§ **Aim**
Copy out the records with "vernacular name" substituted for each occurrence of "common name", changing nothing else.

§ **Task data**
((

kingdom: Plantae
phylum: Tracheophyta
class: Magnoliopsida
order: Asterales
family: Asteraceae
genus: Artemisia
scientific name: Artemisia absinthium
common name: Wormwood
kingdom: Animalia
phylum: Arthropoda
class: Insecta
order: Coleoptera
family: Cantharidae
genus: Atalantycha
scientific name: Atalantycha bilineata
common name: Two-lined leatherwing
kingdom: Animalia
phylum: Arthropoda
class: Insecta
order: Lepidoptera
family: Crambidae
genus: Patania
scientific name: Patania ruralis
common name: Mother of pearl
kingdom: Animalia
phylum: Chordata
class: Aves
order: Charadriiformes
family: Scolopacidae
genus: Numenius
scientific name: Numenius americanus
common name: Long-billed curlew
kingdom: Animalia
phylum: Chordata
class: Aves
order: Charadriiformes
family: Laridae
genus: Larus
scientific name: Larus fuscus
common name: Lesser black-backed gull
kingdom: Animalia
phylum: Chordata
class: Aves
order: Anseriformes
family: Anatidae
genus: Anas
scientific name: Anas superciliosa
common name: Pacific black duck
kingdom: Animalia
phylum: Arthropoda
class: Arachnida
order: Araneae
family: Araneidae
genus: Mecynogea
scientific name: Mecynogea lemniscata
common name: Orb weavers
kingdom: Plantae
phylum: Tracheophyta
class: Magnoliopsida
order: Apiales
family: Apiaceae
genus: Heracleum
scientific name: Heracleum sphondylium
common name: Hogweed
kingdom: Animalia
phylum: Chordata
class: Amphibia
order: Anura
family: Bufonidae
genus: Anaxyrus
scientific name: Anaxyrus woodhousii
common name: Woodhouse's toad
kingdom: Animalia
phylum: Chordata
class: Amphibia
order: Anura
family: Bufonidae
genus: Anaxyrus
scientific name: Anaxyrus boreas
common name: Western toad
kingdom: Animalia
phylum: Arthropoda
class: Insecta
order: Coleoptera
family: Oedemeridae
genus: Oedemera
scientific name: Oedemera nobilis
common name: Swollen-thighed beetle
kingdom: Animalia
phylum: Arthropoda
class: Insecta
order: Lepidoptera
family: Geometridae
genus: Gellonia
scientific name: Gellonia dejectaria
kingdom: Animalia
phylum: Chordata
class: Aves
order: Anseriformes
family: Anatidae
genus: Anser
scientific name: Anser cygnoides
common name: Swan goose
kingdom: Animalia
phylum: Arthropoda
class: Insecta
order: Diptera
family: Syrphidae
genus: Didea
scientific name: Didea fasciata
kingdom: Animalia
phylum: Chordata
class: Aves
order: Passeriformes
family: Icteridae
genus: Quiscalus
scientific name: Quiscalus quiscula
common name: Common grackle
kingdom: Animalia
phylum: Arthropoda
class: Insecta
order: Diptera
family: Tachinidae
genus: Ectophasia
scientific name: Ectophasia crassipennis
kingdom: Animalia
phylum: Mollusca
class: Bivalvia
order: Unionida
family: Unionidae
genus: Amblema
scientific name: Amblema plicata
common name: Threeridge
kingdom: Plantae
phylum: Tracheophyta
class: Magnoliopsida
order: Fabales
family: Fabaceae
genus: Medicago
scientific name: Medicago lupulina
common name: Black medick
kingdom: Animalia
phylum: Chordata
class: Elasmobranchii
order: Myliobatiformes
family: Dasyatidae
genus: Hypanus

))

§ **Solution to this task**
kingdom: Plantae
phylum: Tracheophyta
class: Magnoliopsida
order: Asterales
family: Asteraceae
genus: Artemisia
scientific name: Artemisia absinthium
vernacular name: Wormwood
kingdom: Animalia
phylum: Arthropoda
class: Insecta
order: Coleoptera
family: Cantharidae
genus: Atalantycha
scientific name: Atalantycha bilineata
vernacular name: Two-lined leatherwing
kingdom: Animalia
phylum: Arthropoda
class: Insecta
order: Lepidoptera
family: Crambidae
genus: Patania
scientific name: Patania ruralis
vernacular name: Mother of pearl
kingdom: Animalia
phylum: Chordata
class: Aves
order: Charadriiformes
family: Scolopacidae
genus: Numenius
scientific name: Numenius americanus
vernacular name: Long-billed curlew
kingdom: Animalia
phylum: Chordata
class: Aves
order: Charadriiformes
family: Laridae
genus: Larus
scientific name: Larus fuscus
vernacular name: Lesser black-backed gull
kingdom: Animalia
phylum: Chordata
class: Aves
order: Anseriformes
family: Anatidae
genus: Anas
scientific name: Anas superciliosa
vernacular name: Pacific black duck
kingdom: Animalia
phylum: Arthropoda
class: Arachnida
order: Araneae
family: Araneidae
genus: Mecynogea
scientific name: Mecynogea lemniscata
vernacular name: Orb weavers
kingdom: Plantae
phylum: Tracheophyta
class: Magnoliopsida
order: Apiales
family: Apiaceae
genus: Heracleum
scientific name: Heracleum sphondylium
vernacular name: Hogweed
kingdom: Animalia
phylum: Chordata
class: Amphibia
order: Anura
family: Bufonidae
genus: Anaxyrus
scientific name: Anaxyrus woodhousii
vernacular name: Woodhouse's toad
kingdom: Animalia
phylum: Chordata
class: Amphibia
order: Anura
family: Bufonidae
genus: Anaxyrus
scientific name: Anaxyrus boreas
vernacular name: Western toad
kingdom: Animalia
phylum: Arthropoda
class: Insecta
order: Coleoptera
family: Oedemeridae
genus: Oedemera
scientific name: Oedemera nobilis
vernacular name: Swollen-thighed beetle
kingdom: Animalia
phylum: Arthropoda
class: Insecta
order: Lepidoptera
family: Geometridae
genus: Gellonia
scientific name: Gellonia dejectaria
kingdom: Animalia
phylum: Chordata
class: Aves
order: Anseriformes
family: Anatidae
genus: Anser
scientific name: Anser cygnoides
vernacular name: Swan goose
kingdom: Animalia
phylum: Arthropoda
class: Insecta
order: Diptera
family: Syrphidae
genus: Didea
scientific name: Didea fasciata
kingdom: Animalia
phylum: Chordata
class: Aves
order: Passeriformes
family: Icteridae
genus: Quiscalus
scientific name: Quiscalus quiscula
vernacular name: Common grackle
kingdom: Animalia
phylum: Arthropoda
class: Insecta
order: Diptera
family: Tachinidae
genus: Ectophasia
scientific name: Ectophasia crassipennis
kingdom: Animalia
phylum: Mollusca
class: Bivalvia
order: Unionida
family: Unionidae
genus: Amblema
scientific name: Amblema plicata
vernacular name: Threeridge
kingdom: Plantae
phylum: Tracheophyta
class: Magnoliopsida
order: Fabales
family: Fabaceae
genus: Medicago
scientific name: Medicago lupulina
vernacular name: Black medick
kingdom: Animalia
phylum: Chordata
class: Elasmobranchii
order: Myliobatiformes
family: Dasyatidae
genus: Hypanus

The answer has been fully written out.